Field of the Invention
The present invention relates to a unidirectional microphone unit, and especially relates to a unidirectional microphone unit that allows to obtain stable frequency characteristics.
Description of the Related Art
Conventionally, a unidirectional microphone has openings (sound holes 51 and 52) in the front and rear area of a microphone unit 50 to collect sound waves, as illustrated in FIG. 6. Accordingly, a front acoustic terminal 61 occurs on the front side of the unit, and a rear acoustic terminal 62 occurs on the rear side of the unit. The acoustic terminal refers to a position of air that effectively provides a sound pressure to the microphone unit 50. In other words, the acoustic terminal is a central position of air simultaneously moving with a diaphragm included in the microphone unit. In a case of the unidirectional microphone unit, the acoustic terminals occur in a front portion and a rear portion of the diaphragm, as described above.
A fixed distance is provided between the front acoustic terminal 61 and the rear acoustic terminal 62, and this fixed distance is called a distance between acoustic terminals. Note that, in FIG. 6, the solid line connecting the acoustic terminals 61 and 62 is a distance between acoustic terminals for high-frequency range, and the broken line is a distance between acoustic terminals for low-frequency range. Conventionally, the distance between acoustic terminals for high-frequency range and the low-frequency range coincide with each other approximately.
The sound waves entering the microphone respectively enter the front acoustic terminal 61 and the rear acoustic terminal 62 with a time difference.
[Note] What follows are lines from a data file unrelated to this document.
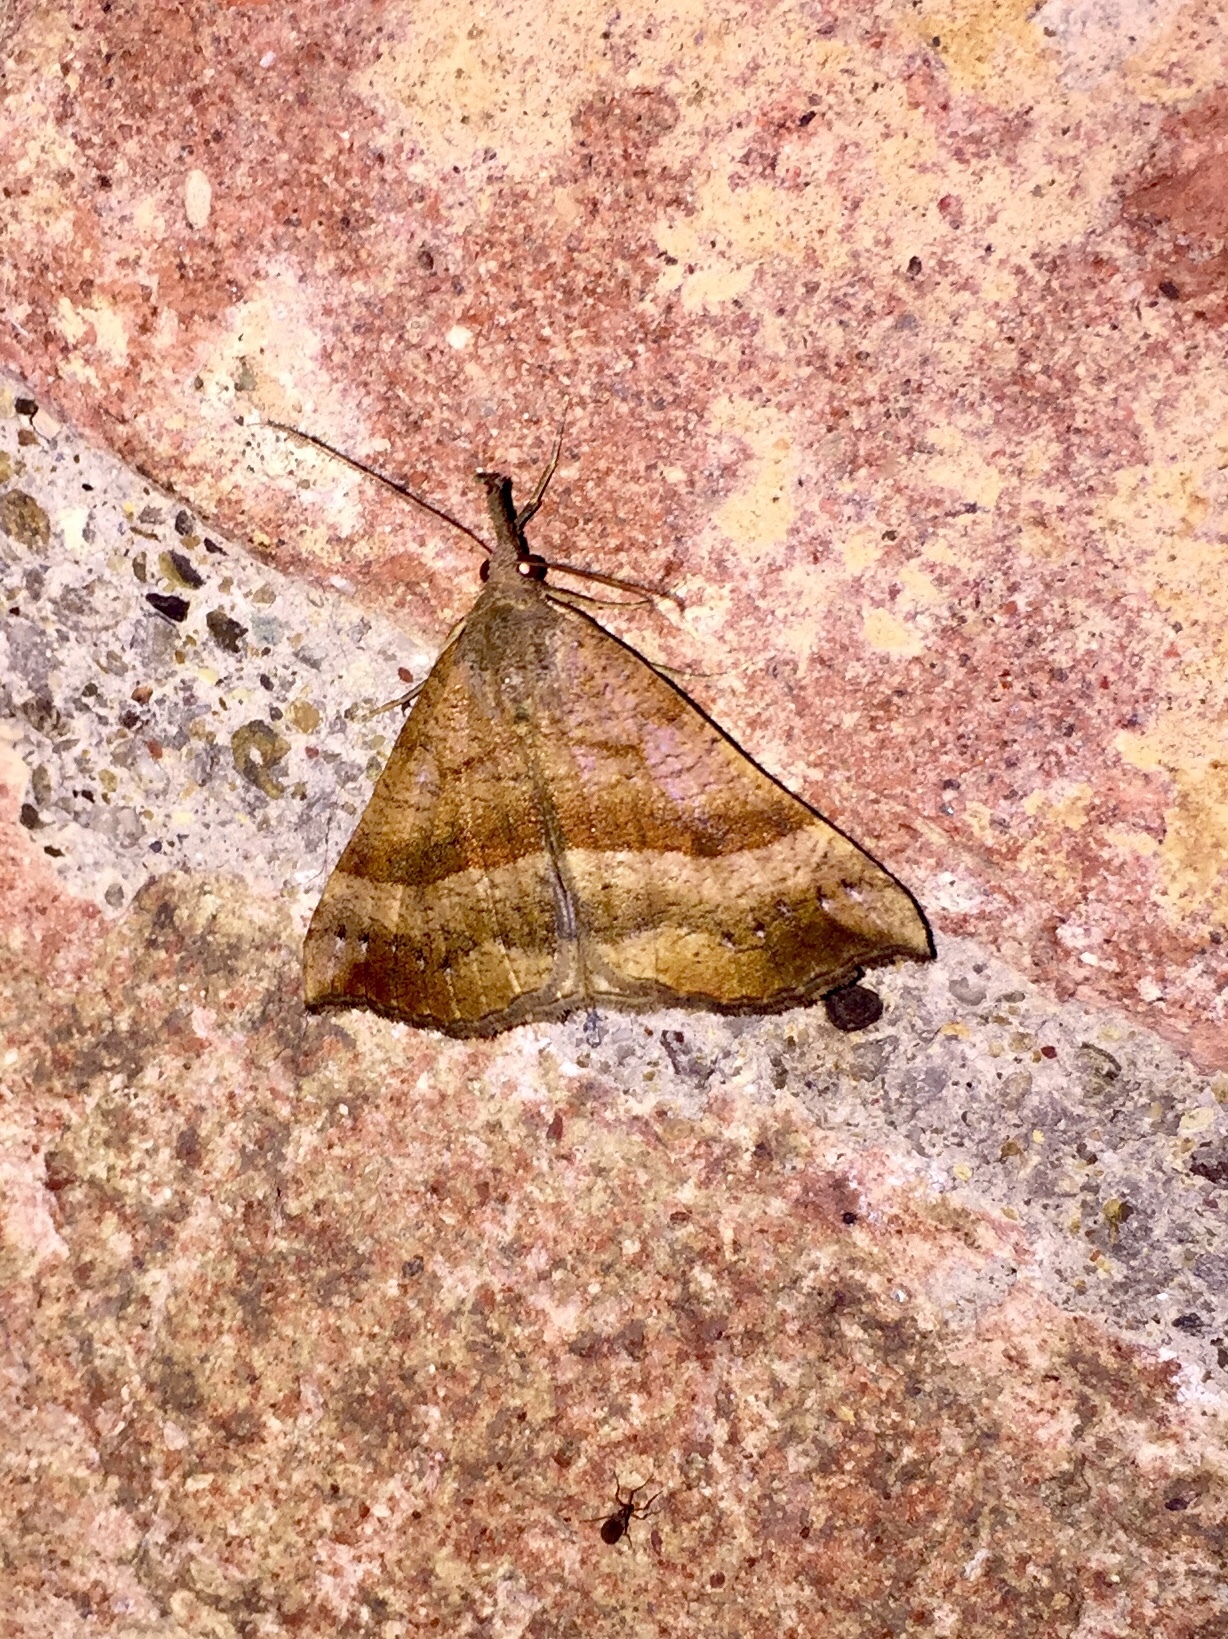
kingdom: Animalia
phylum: Arthropoda
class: Insecta
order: Lepidoptera
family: Erebidae
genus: Hypena
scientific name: Hypena proboscidalis
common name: Snout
The sound waves having entered from the front acoustic terminal and the rear acoustic terminal, respectively, pass through different routes, and overlap with each other at a front side and a rear side of the diaphragm. Through this wave synthesis, only the sound wave arriving from the rear acoustic terminal is cancelled, and unidirectionality is realized.
By the way, the distance between acoustic terminals is determined by a microphone shape, and which sometimes causes to occur acoustical inconvenience. For example, problems may occur such that an output is decreased in a specific frequency due to relationship between the distance of acoustic terminals and a wavelength, and howling is more likely to occur because output levels in a front direction (0° direction) and a backward direction (180° direction) become the same.
Further, dips and peaks occur in frequency response as the sound waves are mutually cancelled or overlap with each other due to the relationship between the distance between acoustic terminals and the wavelength. The occurrence of the dips and peaks becomes a cause failing to maintain the frequency characteristics constant.
To address the problems, in a microphone disclosed in JP 2013-223057 A, the shape of a housing is changed to adjust a distance between acoustic terminals. A unidirectional condenser microphone disclosed in JP 2013-223057 A includes a directivity variable member formed into a hollow tubular shape arranged to contact closely to an outer periphery of a cylindrical microphone case. The directivity variable member is formed of a porous sintered material. Selection of a mode to cover a rear acoustic terminal with the directivity variable member, and a mode to release the rear acoustic terminal and shift a front acoustic terminal to the front of the microphone case enables fine adjustment of directivity.
However, if the directivity variable member is attached around the microphone case, like the microphone disclosed in JP 2013-223057 A, an external size of the microphone becomes large, and the distance between acoustic terminals becomes long. Therefore, there is a problem of a decrease in drive force in a high-frequency range where the wavelengths are short.
To address the problem, conventionally, adjustment of an distance between acoustic terminals and a resonance has been performed with a metal-made housing 70 having notches 71 communicating with rear sound holes 72, as illustrated in FIG. 7A. Alternatively, holes 81 communicating with rear sound holes 82 are formed in a metal housing 80 by drilling, as illustrated in FIG. 7B, and a wavelength to pass is adjusted by setting of a hole diameter. However, these conventional microphones have a problem of high manufacturing cost.